У Дэвиса есть личный план самосовершенствования, от которого я когда-нибудь свихнусь, - хотя, чтобы лишний раз не доставлять ему удовольствия, я изображаю полное безразличие. Каждый день он отжимается минимум семьсот раз, прямо в камере на полу. Я понимаю, конечно, поддерживать себя в хорошей форме никому не возбраняется, но - семьсот! Не будем забывать, что человек же не просто отжимается, он стонет, потеет, мычит, а на последней сотне и подавно - хрипит и орет не переставая. Чтобы выслушивать такие концерты, даже в спортзале, нужны крепкие нервы. А в нашей душегубке это вообще пытка. Я даже не говорю про свист и вопли из соседних камер (Эй, что ты там такое творишь с Дэвисом, что он у тебя так завывает?) - хватает и воплей самого Дэвиса.
Но примерно с того же дня, когда наше оконное стекло прояснилось, выматывающие разминки Дэвиса вдруг перестали надрывать мне душу, как раньше. Я стал вслушиваться в те слова, что он выкрикивает. И чем сильнее дрожат его руки, и чем меньше остается у него сил, тем чаще между привычными словами, которыми он пользуется каждый день, проскальзывают другие, оставшиеся от какой-то его прошлой жизни: ша маманя… ша сучара… утрись зараза… херррак!.. А различив эти бывшие слова в выкриках Дэвиса, я стал замечать их и у остальных. Потому что у нас тут сточная яма для слов, в нее сливается все, что мы говорили, когда часы прежней жизни для нас остановились. И теперь, если при мне начинаются какие-то разборки, я не ухожу, как раньше, а протискиваюсь поближе и жду, когда эти слова-призраки начнут всплывать на поверхность. И они всплывают: оба-на… пьянь перекатная… немчура вонючая… куда прешь дядя… черный ушлепок… размазать по стеночке… (Кстати, у нас тут среди зэков полно пожизненных, ломаных-переломаных, - эти размажут по стеночке и не поморщатся.) Я ловлю эти слова на лету и храню их. Потому что каждое из них имеет свою ДНК, в каждом заключена целая жизнь, в которой эти слова были на месте и имели смысл, и все кругом их говорили. Я ношу эти слова в себе, а потом открываю свою тетрадку - дневник, что Холли велела нам вести, - и выписываю их в столбик. И от этого настроение у меня почему-то всегда улучшается, словно я только что положил круглую сумму в банк.

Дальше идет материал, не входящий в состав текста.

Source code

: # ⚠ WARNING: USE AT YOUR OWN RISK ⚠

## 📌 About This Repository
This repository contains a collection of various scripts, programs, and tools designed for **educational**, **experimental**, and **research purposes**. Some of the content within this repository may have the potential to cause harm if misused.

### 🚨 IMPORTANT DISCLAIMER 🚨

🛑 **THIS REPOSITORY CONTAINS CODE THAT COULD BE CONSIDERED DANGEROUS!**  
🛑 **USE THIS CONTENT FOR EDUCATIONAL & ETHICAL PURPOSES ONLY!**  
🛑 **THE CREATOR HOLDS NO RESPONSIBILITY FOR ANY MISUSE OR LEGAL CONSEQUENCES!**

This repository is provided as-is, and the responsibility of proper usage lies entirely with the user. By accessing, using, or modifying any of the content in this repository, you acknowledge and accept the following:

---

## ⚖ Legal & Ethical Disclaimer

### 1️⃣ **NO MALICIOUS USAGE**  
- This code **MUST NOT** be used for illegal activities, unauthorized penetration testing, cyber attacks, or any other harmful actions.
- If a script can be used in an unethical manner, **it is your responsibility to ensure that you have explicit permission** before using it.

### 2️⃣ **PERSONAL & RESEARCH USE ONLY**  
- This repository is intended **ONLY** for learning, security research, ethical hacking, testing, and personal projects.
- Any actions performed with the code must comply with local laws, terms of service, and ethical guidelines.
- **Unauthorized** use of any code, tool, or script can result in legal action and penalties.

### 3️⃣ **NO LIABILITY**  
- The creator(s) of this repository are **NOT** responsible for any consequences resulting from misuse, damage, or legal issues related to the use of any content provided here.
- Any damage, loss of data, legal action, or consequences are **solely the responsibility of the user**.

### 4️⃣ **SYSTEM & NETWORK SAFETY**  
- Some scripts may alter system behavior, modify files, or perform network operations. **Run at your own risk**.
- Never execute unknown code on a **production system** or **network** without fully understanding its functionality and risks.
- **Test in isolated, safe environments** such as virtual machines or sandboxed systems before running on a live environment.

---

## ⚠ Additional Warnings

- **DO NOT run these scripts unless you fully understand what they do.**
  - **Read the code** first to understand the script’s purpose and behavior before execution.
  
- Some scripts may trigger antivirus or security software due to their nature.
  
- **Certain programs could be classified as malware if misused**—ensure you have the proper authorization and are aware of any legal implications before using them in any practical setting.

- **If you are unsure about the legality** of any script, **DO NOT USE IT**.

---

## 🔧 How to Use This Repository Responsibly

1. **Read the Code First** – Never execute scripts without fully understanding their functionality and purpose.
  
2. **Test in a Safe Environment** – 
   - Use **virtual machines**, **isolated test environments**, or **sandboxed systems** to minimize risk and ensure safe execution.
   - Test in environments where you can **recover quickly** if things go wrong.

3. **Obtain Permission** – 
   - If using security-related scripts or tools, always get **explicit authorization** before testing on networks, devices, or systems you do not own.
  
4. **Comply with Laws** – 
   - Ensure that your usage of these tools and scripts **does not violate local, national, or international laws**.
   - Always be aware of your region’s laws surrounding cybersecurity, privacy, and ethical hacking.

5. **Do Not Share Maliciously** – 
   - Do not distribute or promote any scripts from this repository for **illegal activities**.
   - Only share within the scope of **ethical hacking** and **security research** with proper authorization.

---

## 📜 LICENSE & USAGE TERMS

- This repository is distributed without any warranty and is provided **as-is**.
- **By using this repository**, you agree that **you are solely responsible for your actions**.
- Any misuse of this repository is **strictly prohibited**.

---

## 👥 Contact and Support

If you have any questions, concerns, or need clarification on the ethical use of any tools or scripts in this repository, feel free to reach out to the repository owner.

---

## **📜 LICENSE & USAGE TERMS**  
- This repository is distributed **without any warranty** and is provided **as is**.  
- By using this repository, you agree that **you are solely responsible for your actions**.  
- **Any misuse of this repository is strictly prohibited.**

На следующем уроке я читаю вслух новый кусок, и первым после меня берет слово Мел. Что странно, потому что Мел почти никогда не высказывается. Хамсы сегодня нет.

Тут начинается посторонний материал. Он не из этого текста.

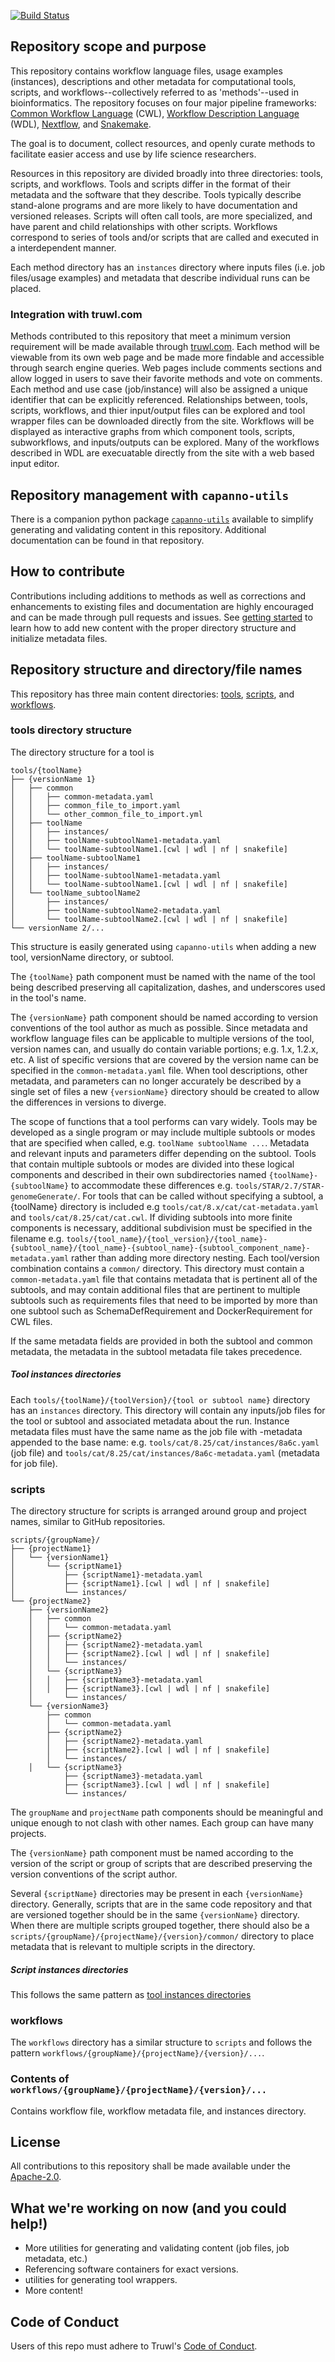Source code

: [![Build Status](https://travis-ci.org/truwl/capanno.svg?branch=master)](https://travis-ci.org/truwl/capanno)
## Repository scope and purpose

This repository contains workflow language files, usage examples (instances), descriptions and other metadata for computational tools, scripts, and workflows--collectively referred to as 'methods'--used in bioinformatics. The repository focuses on four major pipeline frameworks: [Common Workflow Language](https://www.commonwl.org/) (CWL), [Workflow Description Language](https://openwdl.org/) (WDL), [Nextflow](http://nextflow.io/), and [Snakemake](https://snakemake.github.io/).

The goal is to document, collect resources, and openly curate methods to facilitate easier access and use by life science researchers. 

Resources in this repository are divided broadly into three directories: tools, scripts, and workflows. Tools and scripts differ in the format of their metadata and the software that they describe. Tools typically describe stand-alone programs and are more likely to have documentation and versioned releases. Scripts will often call tools, are more specialized, and have parent and child relationships with other scripts. Workflows correspond to series of tools and/or scripts that are called and executed in a interdependent manner.

Each method directory has an `instances` directory where inputs files (i.e. job files/usage examples) and metadata that describe individual runs can be placed.

### Integration with truwl.com

Methods contributed to this repository that meet a minimum version requirement will be made available through [truwl.com](https://truwl.com). Each method will be viewable from its own web page and be made more findable and accessible through search engine queries. Web pages include comments sections and allow logged in users to save their favorite methods and vote on comments. Each method and use case (job/instance) will also be assigned a unique identifier that can be explicitly referenced.  Relationships between, tools, scripts, workflows, and thier input/output files can be explored and tool wrapper files can be downloaded directly from the site. Workflows will be displayed as interactive graphs from which component tools, scripts, subworkflows, and inputs/outputs can be explored. Many of the workflows described in WDL are execuatable directly from the site with a web based input editor. 

## Repository management with `capanno-utils`
There is a companion python package [`capanno-utils`](https://github.com/truwl/capanno-utils) available to simplify generating and validating content in this repository. Additional documentation can be found in that repository.

## How to contribute

Contributions including additions to methods as well as corrections and enhancements to existing files and documentation are highly encouraged and can be made through pull requests and issues. See [getting started](docs/Getting_Started.md) to learn how to add new content with the proper directory structure and initialize metadata files. 

## <a name="structure"></a> Repository structure and directory/file names

This repository has three main content directories: [tools](#tools), [scripts](#scripts), and [workflows](#workflows).

### <a name="tools"></a> tools directory structure

The directory structure for a tool is
```
tools/{toolName}
├── {versionName 1}
│   ├── common
│   │   ├── common-metadata.yaml
│   │   ├── common_file_to_import.yaml
│   │   └── other_common_file_to_import.yml
│   ├── toolName
│   │   ├── instances/
│   │   ├── toolName-subtoolName1-metadata.yaml
│   │   └── toolName-subtoolName1.[cwl | wdl | nf | snakefile]
│   ├── toolName-subtoolName1
│   │   ├── instances/
│   │   ├── toolName-subtoolName1-metadata.yaml
│   │   └── toolName-subtoolName1.[cwl | wdl | nf | snakefile]
│   └── toolName_subtoolName2
│       ├── instances/
│       ├── toolName-subtoolName2-metadata.yaml
│       └── toolName-subtoolName2.[cwl | wdl | nf | snakefile]
└── versionName 2/...

```

This structure is easily generated using `capanno-utils` when adding a new tool, versionName directory, or subtool.

The `{toolName}` path component must be named with the name of the tool being described preserving all capitalization, dashes, and underscores used in the tool's name.

The `{versionName}` path component should be named according to version conventions of the tool author as much as possible. Since metadata and workflow language files can be applicable to multiple versions of the tool, version names can, and usually do contain variable portions; e.g. 1.x, 1.2.x, etc. A list of specific versions that are covered by the version name can be specified in the `common-metadata.yaml` file. When tool descriptions, other metadata, and parameters can no longer accurately be described by a single set of files a new `{versionName}` directory should be created to allow the differences in versions to diverge.

The scope of functions that a tool performs can vary widely. Tools may be developed as a single program or may include multiple subtools or modes that are specified when called, e.g. `toolName subtoolName ...`. Metadata and relevant inputs and parameters differ depending on the subtool. Tools that contain multiple subtools or modes are divided into these logical components and described in their own subdirectories named `{toolName}-{subtoolName}` to accommodate these differences e.g. `tools/STAR/2.7/STAR-genomeGenerate/`. For tools that can be called without specifying a subtool, a {toolName} directory is included e.g `tools/cat/8.x/cat/cat-metadata.yaml` and `tools/cat/8.25/cat/cat.cwl`. If dividing subtools into more finite components is necessary, additional subdivision must be specified in the filename e.g. `tools/{tool_name}/{tool_version}/{tool_name}-{subtool_name}/{tool_name}-{subtool_name}-{subtool_component_name}-metadata.yaml` rather than adding more directory nesting. Each tool/version combination contains a `common/` directory. This directory must contain a `common-metadata.yaml` file that contains metadata that is pertinent all of the subtools, and may contain additional files that are pertinent to multiple subtools such as requirements files that need to be imported by more than one subtool such as SchemaDefRequirement and DockerRequirement for CWL files.

If the same metadata fields are provided in both the subtool and common metadata, the metadata in the subtool metadata file takes precedence.


##### <a name="tool-instances"></a> Tool instances directories

Each `tools/{toolName}/{toolVersion}/{tool or subtool name}` directory has an `instances` directory. This directory will contain any inputs/job files for the tool or subtool and associated metadata about the run. Instance metadata files must have the same name as the job file with -metadata appended to the base name: e.g. `tools/cat/8.25/cat/instances/8a6c.yaml` (job file) and `tools/cat/8.25/cat/instances/8a6c-metadata.yaml` (metadata for job file). 


### <a name="scripts"></a> scripts

The directory structure for scripts is arranged around group and project names, similar to GitHub repositories.

```
scripts/{groupName}/
├── {projectName1}
│   └── {versionName1}
│       └── {scriptName1}
│           ├── {scriptName1}-metadata.yaml
│           ├── {scriptName1}.[cwl | wdl | nf | snakefile]
│           └── instances/
└── {projectName2}
    ├── {versionName2}
    │   ├── common
    │   │   └── common-metadata.yaml
    │   ├── {scriptName2}
    │   │   ├── {scriptName2}-metadata.yaml
    │   │   ├── {scriptName2}.[cwl | wdl | nf | snakefile]
    │   │   └── instances/
    │   └── {scriptName3}
    │   │   ├── {scriptName3}-metadata.yaml
    │   │   ├── {scriptName3}.[cwl | wdl | nf | snakefile]
    │       └── instances/
    └── {versionName3}
        ├── common
        │   └── common-metadata.yaml
        ├── {scriptName2}
        │   ├── {scriptName2}-metadata.yaml
        │   ├── {scriptName2}.[cwl | wdl | nf | snakefile]
        │   └── instances/
    │   └── {scriptName3}
            ├── {scriptName3}-metadata.yaml
            ├── {scriptName3}.[cwl | wdl | nf | snakefile]
            └── instances/
```

The `groupName` and `projectName` path components should be meaningful and unique enough to not clash with other names. Each group can have many projects.

The `{versionName}` path component must be named according to the version of the script or group of scripts that are described preserving the version conventions of the script author.

Several `{scriptName}` directories may be present in each `{versionName}` directory. Generally, scripts that are in the same code repository and that are versioned together should be in the same `{versionName}` directory. When there are multiple scripts grouped together, there should also be a `scripts/{groupName}/{projectName}/{version}/common/` directory to place metadata that is relevant to multiple scripts in the directory. 

##### <a name="script-instances"></a> Script instances directories

This follows the same pattern as [tool instances directories](#tool-instances)
 

### <a name="workflows"></a> workflows

The `workflows` directory has a similar structure to `scripts` and follows the pattern `workflows/{groupName}/{projectName}/{version}/...`.

### Contents of `workflows/{groupName}/{projectName}/{version}/...`

Contains workflow file, workflow metadata file, and instances directory.


## License

All contributions to this repository shall be made available under the [Apache-2.0](LICENSE.txt). 


## What we're working on now (and you could help!)
- More utilities for generating and validating content (job files, job metadata, etc.)
- Referencing software containers for exact versions.
- utilities for generating tool wrappers.
- More content!

## Code of Conduct

Users of this repo must adhere to Truwl's [Code of Conduct](https://github.com/xDBio-Inc/Policies/blob/master/xd_code_of_conduct.md).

У меня замечание, говорит Мел. Точнее, у меня проблема, мисс Холли.
Давайте, кивает Холли.
Мел откашливается и произносит, без всякого выражения на лице: Хотелось бы знать, что будет дальше.
Холли ждет. Она думает, Мел сейчас еще что-то скажет, но он молчит. Поняв, что в этом и есть его проблема, Холли улыбается. Мел, это же очень хорошо! Это значит, что рассказ вас увлек.